To test this, try the following command:

# tar cvf bk.tar /home/!(backup)

The exclamation mark means exclude anything in the parentheses. For multiple directories, separate the names with a pipe symbol, e.g. !(backup|user) to exclude both backup and user directories.

There are complications and error messages will be shown on each backup if absolute paths are added to the tar command. This means that an email would be generated every night, even if the backup succeeds. Ain't nobody got time for that.

As a workaround, changing to the root directory at the start makes all paths relative, and allows the shell expansion to work. The -C switch can be used instead, but this breaks shell expansion.

The final commands to go in the script look like this:

cd /
tar cf /home/backup/backup/files.tar etc/!(spwd.db) root \
	var/www var/log home/!(backup) /var/cron \
	usr/local/bin/writefreely usr/local/bin/backup.sh \

I've used backslashes to break up the lines for readability, but all the paths could be put on a single line if preferred.

I've excluded /etc/spwd.db from the backup because OpenBSD's built-in tar uses a feature called pledge that restricts access to certain files. The file isn't particularly important to this specific backup, but contains the shadow password database, which I'm happy to recreate as part of the restore process.

At this point you might wonder why gzip compression isn't being used in the tar archive. This is because the final archive will be compressed, and there's no point in compressing twice.

Creating the final archive

To distinguish between backups by date, I used a timestamp, generated by the date command. By default there are spaces and colons, neither of which are good for interoperability across Operating Systems and filesystems. Use date +%F_%H%M%S to generate a more reasonable format. Using tar's -C switch changes the tar working directory to /home/backup and stops a leading / error message appearing in the backup.

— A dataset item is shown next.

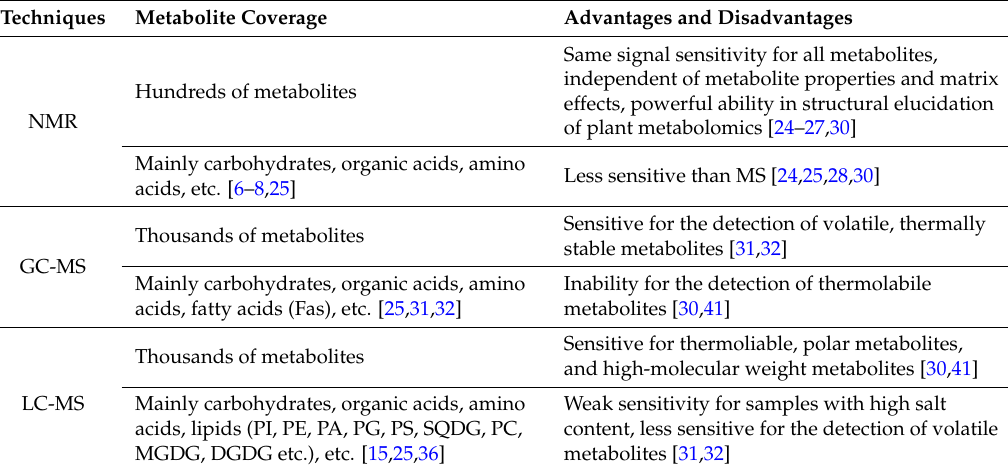
Table 1. Coverages of plant metabolome by NMR and GC/LC-MS techniques.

The final tar command in the backup script should look like this:

tar zcf /home/backup/c1_$(date +%F_%H%M%S).tgz -C /home/backup backup

It's also important to change the file ownership to the backup user so the remote system can delete the backup after it's been created.

chown backup:backup /home/backup/c1_*

The full backup script on chargen.one looks like this:


mkdir /home/backup/backup
# Add stuff below here

# MySQL Backup
mysqldump -u root -A -R -E --triggers --single-transaction | gzip -9 > /home/backup/backup/mysql.gz

# Packages backup
pkg_info -mz > /home/backup/backup/packages.txt

# Files backup
cd /
tar cf /home/backup/backup/files.tar etc/!(spwd.db) root \
	var/www var/log home/!(backup) /var/cron \
	usr/local/bin/writefreely usr/local/bin/backup.sh \

# Final archive
tar zcf /home/backup/c1_$(date +%F_%H%M%S).tgz \
	-C /home/backup backup

# Fix permissions
chown backup:backup /home/backup/c1_*

# Don't add stuff below here
rm -rf /home/backup/backup

Automating the backup

As root (via su -, not doas), use crontab -e and add the following entry:

0 1 * * * /usr/local/bin/backup.sh

A new backup is created at 1am, every morning. On the remote server, a cron job calls a script at 3am to pull the backup down via scp using the following:


find /Backups/c1/ -mtime +30 -exec rm {} \;
scp -q backup@chargen.one:./c1_*.tgz /Backups/c1/
ssh backup@chargen.one rm c1_*.tgz

And that's it! The secondary backup server pulls down the contents of /Backups from the NAS, so there's nothing left to do.

I'll write a separate post about restoring, as this post is already getting long, but hopefully it's useful to people who want pull, rather than push backups.